→ WORK TO COMPLETE
From the first record to the last, write out each one exactly.

→ RECORDS SUPPLIED

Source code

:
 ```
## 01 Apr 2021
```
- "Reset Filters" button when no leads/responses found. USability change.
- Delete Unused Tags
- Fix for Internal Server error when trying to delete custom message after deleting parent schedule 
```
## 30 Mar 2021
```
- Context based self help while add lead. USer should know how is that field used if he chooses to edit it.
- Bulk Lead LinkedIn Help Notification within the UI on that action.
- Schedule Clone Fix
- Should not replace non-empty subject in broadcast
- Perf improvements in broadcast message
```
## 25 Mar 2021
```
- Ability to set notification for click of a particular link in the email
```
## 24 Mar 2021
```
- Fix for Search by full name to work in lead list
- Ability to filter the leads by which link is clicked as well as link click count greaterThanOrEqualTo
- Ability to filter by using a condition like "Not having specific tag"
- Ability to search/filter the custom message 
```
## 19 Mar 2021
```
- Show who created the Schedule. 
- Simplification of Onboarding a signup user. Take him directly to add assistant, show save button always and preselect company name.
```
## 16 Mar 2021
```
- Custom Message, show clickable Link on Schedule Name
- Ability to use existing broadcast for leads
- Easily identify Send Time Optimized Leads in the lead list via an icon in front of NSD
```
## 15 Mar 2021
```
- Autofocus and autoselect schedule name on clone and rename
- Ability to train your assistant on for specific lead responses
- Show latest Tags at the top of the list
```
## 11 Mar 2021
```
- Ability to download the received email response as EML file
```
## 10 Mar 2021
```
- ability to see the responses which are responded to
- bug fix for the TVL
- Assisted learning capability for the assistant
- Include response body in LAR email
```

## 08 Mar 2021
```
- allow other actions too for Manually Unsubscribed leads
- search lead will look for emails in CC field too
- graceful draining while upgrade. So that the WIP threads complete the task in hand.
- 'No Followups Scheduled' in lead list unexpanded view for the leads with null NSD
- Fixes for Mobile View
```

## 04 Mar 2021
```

→ RESULT OF THIS EXERCISE
Source code

:
 ```
## 01 Apr 2021
```
- "Reset Filters" button when no leads/responses found. USability change.
- Delete Unused Tags
- Fix for Internal Server error when trying to delete custom message after deleting parent schedule 
```
## 30 Mar 2021
```
- Context based self help while add lead. USer should know how is that field used if he chooses to edit it.
- Bulk Lead LinkedIn Help Notification within the UI on that action.
- Schedule Clone Fix
- Should not replace non-empty subject in broadcast
- Perf improvements in broadcast message
```
## 25 Mar 2021
```
- Ability to set notification for click of a particular link in the email
```
## 24 Mar 2021
```
- Fix for Search by full name to work in lead list
- Ability to filter the leads by which link is clicked as well as link click count greaterThanOrEqualTo
- Ability to filter by using a condition like "Not having specific tag"
- Ability to search/filter the custom message 
```
## 19 Mar 2021
```
- Show who created the Schedule. 
- Simplification of Onboarding a signup user. Take him directly to add assistant, show save button always and preselect company name.
```
## 16 Mar 2021
```
- Custom Message, show clickable Link on Schedule Name
- Ability to use existing broadcast for leads
- Easily identify Send Time Optimized Leads in the lead list via an icon in front of NSD
```
## 15 Mar 2021
```
- Autofocus and autoselect schedule name on clone and rename
- Ability to train your assistant on for specific lead responses
- Show latest Tags at the top of the list
```
## 11 Mar 2021
```
- Ability to download the received email response as EML file
```
## 10 Mar 2021
```
- ability to see the responses which are responded to
- bug fix for the TVL
- Assisted learning capability for the assistant
- Include response body in LAR email
```

## 08 Mar 2021
```
- allow other actions too for Manually Unsubscribed leads
- search lead will look for emails in CC field too
- graceful draining while upgrade. So that the WIP threads complete the task in hand.
- 'No Followups Scheduled' in lead list unexpanded view for the leads with null NSD
- Fixes for Mobile View
```

## 04 Mar 2021
```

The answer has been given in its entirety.